Jeff Rains, director of SOAR, the Steelworkers Organization of Active Retirees, said when National Steel went bankrupt in 2002, its retirees lost their health care insurance and went without coverage for three years until the Voluntary Employees Benefits Association was established in 1993 through negotiations between the USW and National Steel to help finance the cost of retiree health care coverage.

Benefits for retirees, called the “legacy,” have often been used as a bargaining chip in labor negotiations. Unions made concessions to help retain benefits for their retirees.

Rains said the high cost of providing insurance for employees is driving manufacturers out of the United States and into countries where it is not an issue.

Dr. Pam Gronemeyer, a pathologist, said she must pay $130,000 a year to provide health insurance coverage for her eight employees.

“These people are like family,” she said. “You work with them every day and you have to provide them with health insurance. The high cost of health insurance is killing small businesses. We have to have health care reform to save our small businesses.”

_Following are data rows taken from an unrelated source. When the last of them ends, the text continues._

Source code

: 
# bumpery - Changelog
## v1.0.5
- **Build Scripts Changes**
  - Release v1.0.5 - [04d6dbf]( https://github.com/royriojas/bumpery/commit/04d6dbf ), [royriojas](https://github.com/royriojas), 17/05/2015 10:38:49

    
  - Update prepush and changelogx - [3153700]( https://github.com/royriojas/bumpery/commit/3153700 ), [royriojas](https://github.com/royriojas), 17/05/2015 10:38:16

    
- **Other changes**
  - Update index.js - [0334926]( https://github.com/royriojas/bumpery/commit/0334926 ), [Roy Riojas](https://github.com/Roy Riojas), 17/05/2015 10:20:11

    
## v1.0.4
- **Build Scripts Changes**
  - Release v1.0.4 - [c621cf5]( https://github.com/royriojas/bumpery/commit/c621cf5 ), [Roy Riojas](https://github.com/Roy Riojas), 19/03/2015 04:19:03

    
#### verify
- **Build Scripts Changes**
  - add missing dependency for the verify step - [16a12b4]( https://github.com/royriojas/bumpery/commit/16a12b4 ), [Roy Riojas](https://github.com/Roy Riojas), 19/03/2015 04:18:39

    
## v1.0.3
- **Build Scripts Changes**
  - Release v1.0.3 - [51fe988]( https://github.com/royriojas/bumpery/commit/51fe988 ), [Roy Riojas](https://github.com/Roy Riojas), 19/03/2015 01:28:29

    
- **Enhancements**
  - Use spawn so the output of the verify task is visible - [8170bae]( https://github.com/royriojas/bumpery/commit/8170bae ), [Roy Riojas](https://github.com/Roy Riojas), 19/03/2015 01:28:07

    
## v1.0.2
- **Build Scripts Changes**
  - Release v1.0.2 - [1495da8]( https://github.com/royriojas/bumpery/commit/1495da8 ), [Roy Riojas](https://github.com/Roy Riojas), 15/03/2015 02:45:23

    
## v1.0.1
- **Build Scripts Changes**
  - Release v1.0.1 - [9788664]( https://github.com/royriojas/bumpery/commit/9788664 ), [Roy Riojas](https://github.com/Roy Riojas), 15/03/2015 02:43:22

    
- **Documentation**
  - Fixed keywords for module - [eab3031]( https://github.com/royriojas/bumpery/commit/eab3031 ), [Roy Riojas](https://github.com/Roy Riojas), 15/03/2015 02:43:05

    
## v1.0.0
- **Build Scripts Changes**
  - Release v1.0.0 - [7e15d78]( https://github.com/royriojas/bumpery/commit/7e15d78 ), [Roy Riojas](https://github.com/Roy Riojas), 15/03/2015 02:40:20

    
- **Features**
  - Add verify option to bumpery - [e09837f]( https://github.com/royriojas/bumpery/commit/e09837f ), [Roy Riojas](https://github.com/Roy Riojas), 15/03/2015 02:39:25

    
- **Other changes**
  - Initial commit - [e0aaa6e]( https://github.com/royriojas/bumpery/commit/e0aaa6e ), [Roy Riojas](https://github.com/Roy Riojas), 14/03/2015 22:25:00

Gronemeyer said she is a member of Physicians for a National Health Program (PHNP), an organization that supports single-payer universal health insurance.

She invited people to come to the Edwardsville Public Library Tuesday evening to view a short film about health care reform.

“You have to become informed,” she said. “That’s the only way you will know what to support.”

She referred people to the Web site of the National Coalition on Health Care at www.nchc.org. The NC is a non-profit, non-partisan coalition of more than 70 organizations working for health care reform. Its honorary co-chairmen are former presidents George H.W. Bush and Jimmy Carter.

The allied group sponsoring the Goshen Market appearance includes: Health Care for All Illinois; Illinois Single-Payer Coalition; Campaign for Better Health Care; AARP; United Steel Workers (USW); Steelworkers Organization for Active Retirees (SOAR); Electricians Local 68; and United Congregations of Metro East (UCM).